Ähnlich argumentiert Stefan Behlau, Landesvorsitzender des Verbands Bildung und Erziehung (VBE). „Nicht der NC ist das Problem, sondern das unzureichende Angebot an Studienplätzen.“ Würde der NC abgeschafft, müssten die Hochschulen sämtliche Bewerber aufnehmen – „das funktioniert nicht“. Umgekehrt werde ein Schuh daraus: Die Zahl der Studienplätze und der Standorte für Lehramtsstudiengänge müsse ausgeweitet werden, fordert der VBE.

Die Grünen im Landtag sehen in Gebauers Vorschlag keinen ernstzunehmenden Versuch, das Problem des Lehrkräftemangels anzugehen. „Das ist ein wohlfeiler Vorstoß der Ministerin“, sagte Sigrid Beer, bildungspolitische Sprecherin der Grünen-Fraktion im Landtag. Die Zuständigkeit dafür liege nicht in Gebauers Ressort, denn für den Plan wären Verhandlungen mit den Hochschulen notwendig, um die Kapazitätsausweitung für mehr Lehramtsstudierende zu finanzieren.

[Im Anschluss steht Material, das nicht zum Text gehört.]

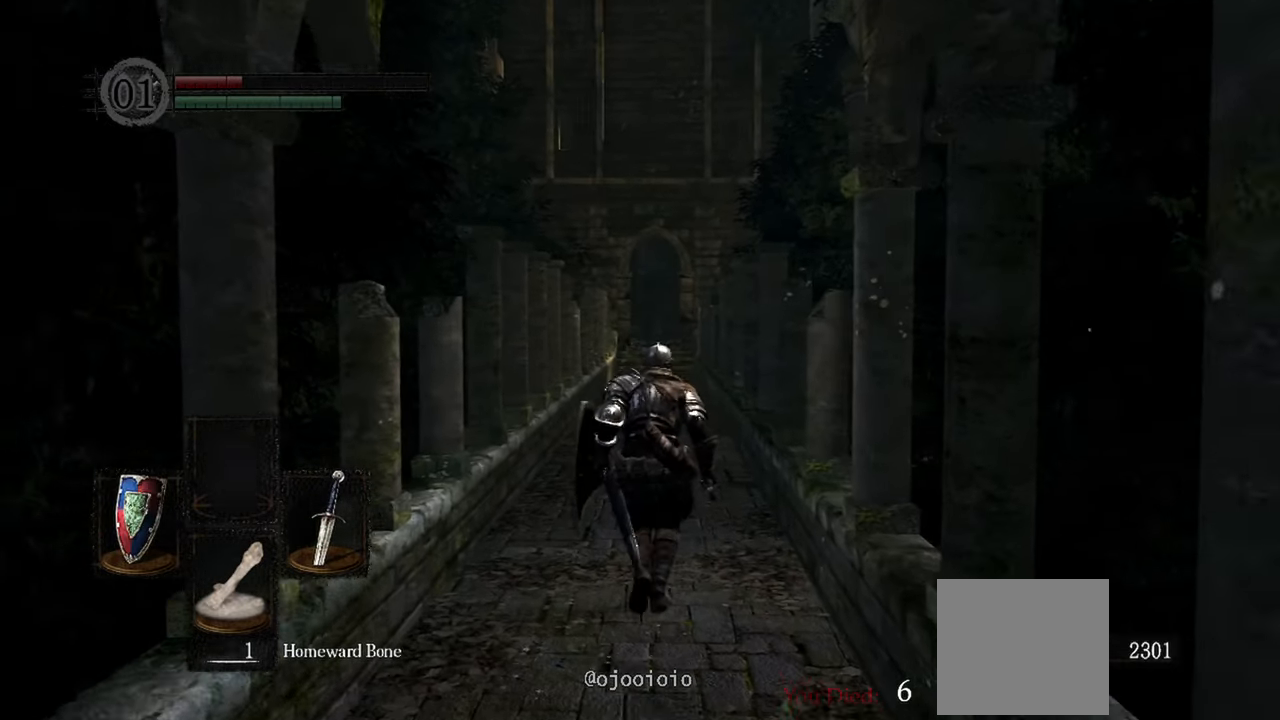
{"buttons": [], "left_stick": "up", "right_stick": "center", "events": []}
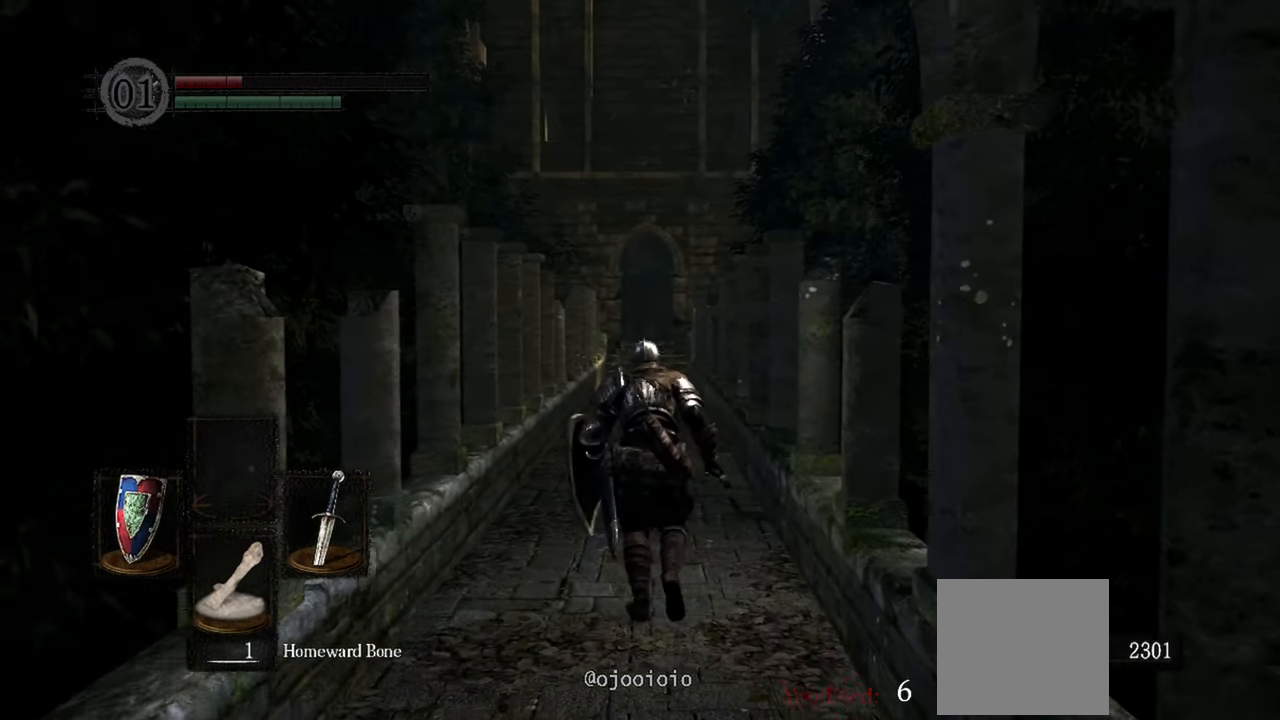
{"buttons": [], "left_stick": "up", "right_stick": "center", "events": []}
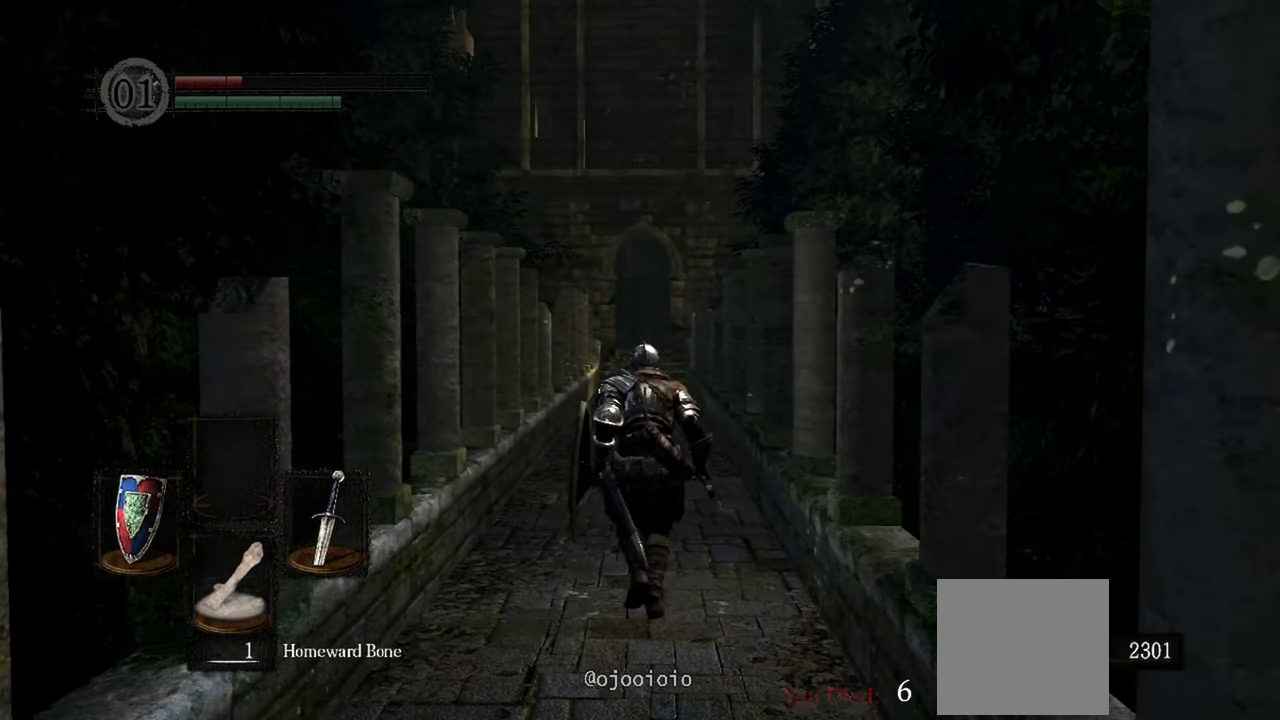
{"buttons": [], "left_stick": "up", "right_stick": "center", "events": []}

Beer fordert hingegen eine Angleichung der Besoldung, um die Arbeit an den Grundschulen attraktiver zu machen. „Dieser Vorstoß der Ministerin tut das jedenfalls nicht.“

Land: Verbesserungen bei der NC-Quote

Das für Hochschulen zuständige Wissenschaftsministerium verweist darauf, dass die Hochschulen über die Einrichtung eines NC selbst entscheiden. „Dank des gezielten Ausbaus der Studienkapazitäten“ sei es gelungen, „eine kontinuierliche Verbesserung bei der NC-Quote zu erzielen“. Insgesamt würden im Rahmen der Ende 2019 gestarteten „Studienplatz-Offensive“ 1450 zusätzliche Studienplätze eingerichtet, insbesondere für die Lehrämter Grundschule und Sonderpädagogik.